The proprietor laughed harshly but said nothing–taciturnity was his one redeeming trait. “Did you say cigars?” he asked, pushing a box across the bar to an impatient customer. Another beckoned to him and he leaned over to hear the whispered request, a frown struggling to show itself on his face. “Nix; you know my rule. No trust in here.”
But the man at the far end of the line was unlike the proprietor and he prefaced his remarks with a curse. “I know what’s up! They want Jerry Brown, that’s what! An’ I hopes they don’t get him, th’ bullies!”
“What did he do? Why do they want him?” asked the man who had wanted trust.
“Skinning. He was careless or crazy, working so close to their ranch houses. Nobody that had any sense would take a chance like that,” replied Boston, adept at sleight-of-hand with cards and very much in demand when a frame-up was to be rung in on some unsuspecting stranger. His one great fault in the eyes of his partners was that he hated to divvy his winnings and at times had to be coerced into sharing equally.

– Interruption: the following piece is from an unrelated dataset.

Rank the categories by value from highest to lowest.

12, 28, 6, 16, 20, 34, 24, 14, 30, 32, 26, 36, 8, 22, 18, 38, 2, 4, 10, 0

“Aw, them big ranches make me mad,” announced the first speaker. “Ten years ago there was a lot of little ranchers, an’ every one of ’em had his own herd, an’ plenty of free grass an’ water fer it. Where are th’ little herds now? Where are th’ cows that we used to own?” he cried, hotly. “What happens to a maverick-hunter, nowadays? If a man helps hisself to a pore, sick dogie he’s hunted down! It can’t go on much longer, an’ that’s shore.”
Slivers Lowe leaped up from his chair. “Yo’re right, Harper! Dead right! I was a little cattle owner onct, so was you, an’ Jerry, an’ most of us!” Slivers found it convenient to forget that fully half of his small herd had perished in the bitter and long winter of five years before, and that the remainder had either flowed down his parched throat or been lost across the big round table near the bar. Not a few of his cows were banked in the East under Harlan’s name.
The rear door opened slightly and one of the loungers looked up and nodded. “It’s all right Jerry. But get a move on!”
“Here, you!” called Harlan, quickly bending over the trap door, “Lively!“
Jerry was halfway to the proprietor when the front door swung open and Hopalong, closely followed by the marshal, leaped into the room, and immediately thereafter the back door banged open and admitted Johnny. Jerry’s right hand was in his side coat pocket and Johnny, young and self-confident, and with a lot to learn, was certain that he could beat the fugitive on the draw.